In other cases there may be no other vehicle involved and the accident was caused by the condition of the highway or the presence of an obstruction on it.
The Highway Authority (usually the Local Authority) is responsible for maintaining the fabric of the road. If it fails to do so and potholes or other defects arise as a result, then if those defects cause an accident the Authority may be liable.
If the road surface is made dangerous by ice and snow then the Highway Authority may be liable for resulting accidents if they are not able to show that they had – and carried out – a proper system for gritting.
The highway may become dangerous by spillages or leakages. A landmark case in 2003 paved the way for a claim to the Motor Insurers Bureau in injury cases arising from oil spillages, the principle being that the MIB have to meet claims against untraced motorists, and that a large diesel spillage is likely to have been caused by the negligence of an untraced driver.
In one recent case we recovered substantial damages from a local water authority for a motorcyclist who lost control of his bike on a patch of water that had leaked from a faulty mains pipe onto the road where it had frozen.

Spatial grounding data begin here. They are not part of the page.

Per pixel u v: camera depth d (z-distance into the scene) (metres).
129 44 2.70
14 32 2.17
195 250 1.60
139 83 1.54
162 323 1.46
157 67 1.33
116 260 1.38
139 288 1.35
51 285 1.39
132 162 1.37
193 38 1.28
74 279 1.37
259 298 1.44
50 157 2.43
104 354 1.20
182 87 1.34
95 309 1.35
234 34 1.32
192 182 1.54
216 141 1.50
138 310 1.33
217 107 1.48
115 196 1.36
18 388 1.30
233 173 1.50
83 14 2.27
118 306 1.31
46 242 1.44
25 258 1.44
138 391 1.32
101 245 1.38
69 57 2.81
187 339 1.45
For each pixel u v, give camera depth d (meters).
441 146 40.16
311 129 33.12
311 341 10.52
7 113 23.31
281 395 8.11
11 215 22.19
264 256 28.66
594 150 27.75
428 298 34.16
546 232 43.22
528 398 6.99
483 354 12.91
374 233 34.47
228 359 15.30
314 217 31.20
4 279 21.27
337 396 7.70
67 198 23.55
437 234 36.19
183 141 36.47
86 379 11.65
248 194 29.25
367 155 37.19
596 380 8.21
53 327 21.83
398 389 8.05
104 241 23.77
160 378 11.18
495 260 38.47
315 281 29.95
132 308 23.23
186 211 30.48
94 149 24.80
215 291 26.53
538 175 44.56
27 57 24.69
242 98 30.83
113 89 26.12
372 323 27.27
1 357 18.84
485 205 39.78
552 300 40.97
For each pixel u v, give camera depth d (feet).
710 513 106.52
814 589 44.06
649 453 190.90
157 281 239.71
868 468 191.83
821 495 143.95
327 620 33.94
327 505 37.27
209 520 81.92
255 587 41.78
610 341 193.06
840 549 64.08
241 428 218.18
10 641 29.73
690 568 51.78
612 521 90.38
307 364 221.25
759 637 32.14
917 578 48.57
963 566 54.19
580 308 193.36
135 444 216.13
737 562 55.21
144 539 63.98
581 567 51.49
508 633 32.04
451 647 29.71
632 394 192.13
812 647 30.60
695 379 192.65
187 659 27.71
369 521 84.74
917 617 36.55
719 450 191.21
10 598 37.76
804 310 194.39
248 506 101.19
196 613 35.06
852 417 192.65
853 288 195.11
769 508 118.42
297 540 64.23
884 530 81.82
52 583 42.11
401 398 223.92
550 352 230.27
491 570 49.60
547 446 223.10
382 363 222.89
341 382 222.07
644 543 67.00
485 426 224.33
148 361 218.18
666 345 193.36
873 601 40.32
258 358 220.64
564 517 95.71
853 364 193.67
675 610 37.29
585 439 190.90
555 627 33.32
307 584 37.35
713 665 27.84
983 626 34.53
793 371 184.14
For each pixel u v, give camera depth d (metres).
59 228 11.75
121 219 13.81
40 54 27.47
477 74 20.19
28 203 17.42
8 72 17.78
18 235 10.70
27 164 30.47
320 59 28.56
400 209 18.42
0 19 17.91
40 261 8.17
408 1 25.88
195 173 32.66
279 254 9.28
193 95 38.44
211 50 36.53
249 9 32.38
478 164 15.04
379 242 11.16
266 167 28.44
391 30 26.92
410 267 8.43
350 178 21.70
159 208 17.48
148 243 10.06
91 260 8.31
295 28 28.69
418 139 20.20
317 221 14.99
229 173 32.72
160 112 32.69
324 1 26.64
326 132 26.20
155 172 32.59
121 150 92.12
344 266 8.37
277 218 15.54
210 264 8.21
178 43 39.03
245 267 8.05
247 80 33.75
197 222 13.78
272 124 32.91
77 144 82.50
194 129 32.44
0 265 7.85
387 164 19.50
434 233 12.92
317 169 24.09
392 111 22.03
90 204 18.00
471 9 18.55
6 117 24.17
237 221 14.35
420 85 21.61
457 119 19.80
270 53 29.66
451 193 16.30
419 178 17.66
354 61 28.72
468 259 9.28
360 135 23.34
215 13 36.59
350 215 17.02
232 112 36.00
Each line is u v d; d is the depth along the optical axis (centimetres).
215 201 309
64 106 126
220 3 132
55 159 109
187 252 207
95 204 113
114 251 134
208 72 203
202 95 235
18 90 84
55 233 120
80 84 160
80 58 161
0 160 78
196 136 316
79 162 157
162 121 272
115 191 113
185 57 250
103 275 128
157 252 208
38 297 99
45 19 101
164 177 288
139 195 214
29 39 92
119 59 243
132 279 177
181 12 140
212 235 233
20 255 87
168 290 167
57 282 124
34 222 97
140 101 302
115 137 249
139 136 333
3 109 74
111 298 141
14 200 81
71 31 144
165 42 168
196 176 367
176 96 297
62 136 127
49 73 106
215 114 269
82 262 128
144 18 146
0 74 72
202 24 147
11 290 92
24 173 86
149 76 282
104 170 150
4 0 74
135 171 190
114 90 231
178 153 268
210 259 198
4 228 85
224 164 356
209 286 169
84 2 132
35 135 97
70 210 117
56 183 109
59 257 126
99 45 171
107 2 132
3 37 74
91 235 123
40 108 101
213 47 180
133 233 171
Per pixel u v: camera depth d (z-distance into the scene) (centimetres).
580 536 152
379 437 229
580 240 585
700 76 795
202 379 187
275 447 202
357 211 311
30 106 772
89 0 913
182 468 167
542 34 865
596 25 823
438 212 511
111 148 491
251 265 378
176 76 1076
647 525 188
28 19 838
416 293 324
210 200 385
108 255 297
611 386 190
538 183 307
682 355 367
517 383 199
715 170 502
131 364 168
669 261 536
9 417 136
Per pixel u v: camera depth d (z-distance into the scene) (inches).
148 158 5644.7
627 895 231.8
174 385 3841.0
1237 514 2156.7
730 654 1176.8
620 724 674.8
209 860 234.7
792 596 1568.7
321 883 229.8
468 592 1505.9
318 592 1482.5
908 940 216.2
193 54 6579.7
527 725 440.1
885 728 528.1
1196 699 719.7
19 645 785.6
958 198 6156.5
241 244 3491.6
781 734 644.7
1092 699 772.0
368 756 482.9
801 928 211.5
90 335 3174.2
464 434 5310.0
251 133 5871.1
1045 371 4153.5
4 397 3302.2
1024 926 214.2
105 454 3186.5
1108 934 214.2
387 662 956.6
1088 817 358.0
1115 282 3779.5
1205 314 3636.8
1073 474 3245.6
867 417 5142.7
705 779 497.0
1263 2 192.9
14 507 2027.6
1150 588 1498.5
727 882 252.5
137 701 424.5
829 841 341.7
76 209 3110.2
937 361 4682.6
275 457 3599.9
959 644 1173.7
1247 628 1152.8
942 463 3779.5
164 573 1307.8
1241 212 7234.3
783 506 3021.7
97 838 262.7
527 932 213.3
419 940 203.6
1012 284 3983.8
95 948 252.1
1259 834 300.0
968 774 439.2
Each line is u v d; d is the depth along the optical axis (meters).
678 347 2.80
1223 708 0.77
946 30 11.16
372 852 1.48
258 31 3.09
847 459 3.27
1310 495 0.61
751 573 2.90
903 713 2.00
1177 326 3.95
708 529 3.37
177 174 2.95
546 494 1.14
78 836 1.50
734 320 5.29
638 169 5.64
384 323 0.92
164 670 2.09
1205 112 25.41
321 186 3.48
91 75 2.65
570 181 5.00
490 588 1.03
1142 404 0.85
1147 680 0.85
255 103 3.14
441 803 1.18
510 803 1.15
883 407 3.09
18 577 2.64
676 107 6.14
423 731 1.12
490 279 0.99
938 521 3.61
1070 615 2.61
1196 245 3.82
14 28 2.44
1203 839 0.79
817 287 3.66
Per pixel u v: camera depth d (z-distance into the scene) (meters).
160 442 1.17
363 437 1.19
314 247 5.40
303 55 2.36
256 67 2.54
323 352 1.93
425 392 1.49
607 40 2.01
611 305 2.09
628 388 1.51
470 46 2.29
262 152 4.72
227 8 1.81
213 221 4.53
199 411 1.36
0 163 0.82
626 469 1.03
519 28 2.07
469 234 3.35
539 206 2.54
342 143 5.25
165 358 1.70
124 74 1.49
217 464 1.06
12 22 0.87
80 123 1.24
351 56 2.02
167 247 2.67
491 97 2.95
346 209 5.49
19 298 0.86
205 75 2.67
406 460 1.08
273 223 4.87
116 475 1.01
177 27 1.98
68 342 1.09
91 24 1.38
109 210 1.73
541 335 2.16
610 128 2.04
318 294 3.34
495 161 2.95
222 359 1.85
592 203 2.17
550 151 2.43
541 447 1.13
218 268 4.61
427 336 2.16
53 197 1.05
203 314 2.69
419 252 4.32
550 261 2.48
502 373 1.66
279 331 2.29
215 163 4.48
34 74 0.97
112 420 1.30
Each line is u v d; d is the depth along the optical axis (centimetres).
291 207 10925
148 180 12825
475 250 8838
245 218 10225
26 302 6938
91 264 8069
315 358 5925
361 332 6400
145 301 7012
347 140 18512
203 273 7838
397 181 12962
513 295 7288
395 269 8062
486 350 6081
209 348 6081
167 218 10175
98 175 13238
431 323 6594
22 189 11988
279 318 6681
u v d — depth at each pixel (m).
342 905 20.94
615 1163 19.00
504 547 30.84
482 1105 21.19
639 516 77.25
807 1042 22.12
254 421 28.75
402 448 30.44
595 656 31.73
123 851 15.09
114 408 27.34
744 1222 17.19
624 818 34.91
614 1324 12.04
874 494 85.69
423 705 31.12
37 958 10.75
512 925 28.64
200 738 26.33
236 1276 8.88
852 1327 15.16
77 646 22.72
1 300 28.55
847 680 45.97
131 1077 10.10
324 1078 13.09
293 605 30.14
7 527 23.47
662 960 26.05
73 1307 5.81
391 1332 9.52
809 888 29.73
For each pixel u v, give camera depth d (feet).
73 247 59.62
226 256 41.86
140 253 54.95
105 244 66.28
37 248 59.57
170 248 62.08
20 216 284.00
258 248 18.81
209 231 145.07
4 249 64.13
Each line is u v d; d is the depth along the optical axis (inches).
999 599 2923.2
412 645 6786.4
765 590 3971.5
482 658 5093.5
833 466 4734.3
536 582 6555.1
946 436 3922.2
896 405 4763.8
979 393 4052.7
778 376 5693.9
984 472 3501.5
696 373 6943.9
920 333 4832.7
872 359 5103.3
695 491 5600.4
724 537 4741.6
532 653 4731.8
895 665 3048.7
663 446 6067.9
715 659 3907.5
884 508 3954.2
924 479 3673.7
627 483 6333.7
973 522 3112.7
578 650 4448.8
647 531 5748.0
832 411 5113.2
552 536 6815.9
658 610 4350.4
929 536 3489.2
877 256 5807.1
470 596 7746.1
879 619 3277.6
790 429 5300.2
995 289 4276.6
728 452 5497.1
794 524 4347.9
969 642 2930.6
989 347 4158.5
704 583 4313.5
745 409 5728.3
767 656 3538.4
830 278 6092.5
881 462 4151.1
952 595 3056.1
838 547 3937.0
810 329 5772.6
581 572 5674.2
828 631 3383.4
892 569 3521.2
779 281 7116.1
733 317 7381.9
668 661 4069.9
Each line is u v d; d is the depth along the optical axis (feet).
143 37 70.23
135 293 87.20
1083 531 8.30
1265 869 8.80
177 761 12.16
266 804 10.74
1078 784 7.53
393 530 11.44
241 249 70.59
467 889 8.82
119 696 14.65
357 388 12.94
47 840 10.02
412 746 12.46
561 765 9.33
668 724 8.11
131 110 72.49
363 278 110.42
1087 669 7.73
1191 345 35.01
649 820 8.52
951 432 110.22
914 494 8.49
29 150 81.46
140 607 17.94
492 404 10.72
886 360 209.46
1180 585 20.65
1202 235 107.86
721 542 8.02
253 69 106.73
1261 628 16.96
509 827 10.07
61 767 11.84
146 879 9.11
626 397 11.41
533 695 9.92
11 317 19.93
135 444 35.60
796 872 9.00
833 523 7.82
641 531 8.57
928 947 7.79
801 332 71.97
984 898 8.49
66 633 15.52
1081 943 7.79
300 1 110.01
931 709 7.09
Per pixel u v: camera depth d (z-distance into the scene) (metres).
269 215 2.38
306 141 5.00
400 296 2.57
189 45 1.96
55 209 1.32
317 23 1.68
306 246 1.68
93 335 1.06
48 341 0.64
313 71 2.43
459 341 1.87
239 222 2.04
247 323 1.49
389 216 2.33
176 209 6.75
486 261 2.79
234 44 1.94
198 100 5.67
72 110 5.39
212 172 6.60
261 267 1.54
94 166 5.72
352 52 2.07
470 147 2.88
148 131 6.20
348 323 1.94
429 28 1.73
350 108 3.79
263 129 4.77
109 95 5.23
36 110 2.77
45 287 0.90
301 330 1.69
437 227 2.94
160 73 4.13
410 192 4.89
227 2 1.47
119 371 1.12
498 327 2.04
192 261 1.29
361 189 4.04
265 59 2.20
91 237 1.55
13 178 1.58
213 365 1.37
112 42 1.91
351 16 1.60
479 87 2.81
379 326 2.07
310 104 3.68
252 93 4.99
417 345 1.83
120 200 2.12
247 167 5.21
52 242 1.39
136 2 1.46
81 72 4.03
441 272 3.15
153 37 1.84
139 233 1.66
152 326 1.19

What you should do if you have been injured in a cycling or motorbike accident
Whether or not the other party is insured and because the Motor Insurers’ Bureau (MIB) have very strict time limits, it is very important that the following steps are taken after any accident:
Take down the details of the other party at the scene, including name, address, telephone, insurance details and vehicle registration number.
Report the matter to the police immediately. If for any reason this is not possible, report the accident in person to a police station as soon as you can (and get a police reference number) .
Take details of any other party and any witnesses.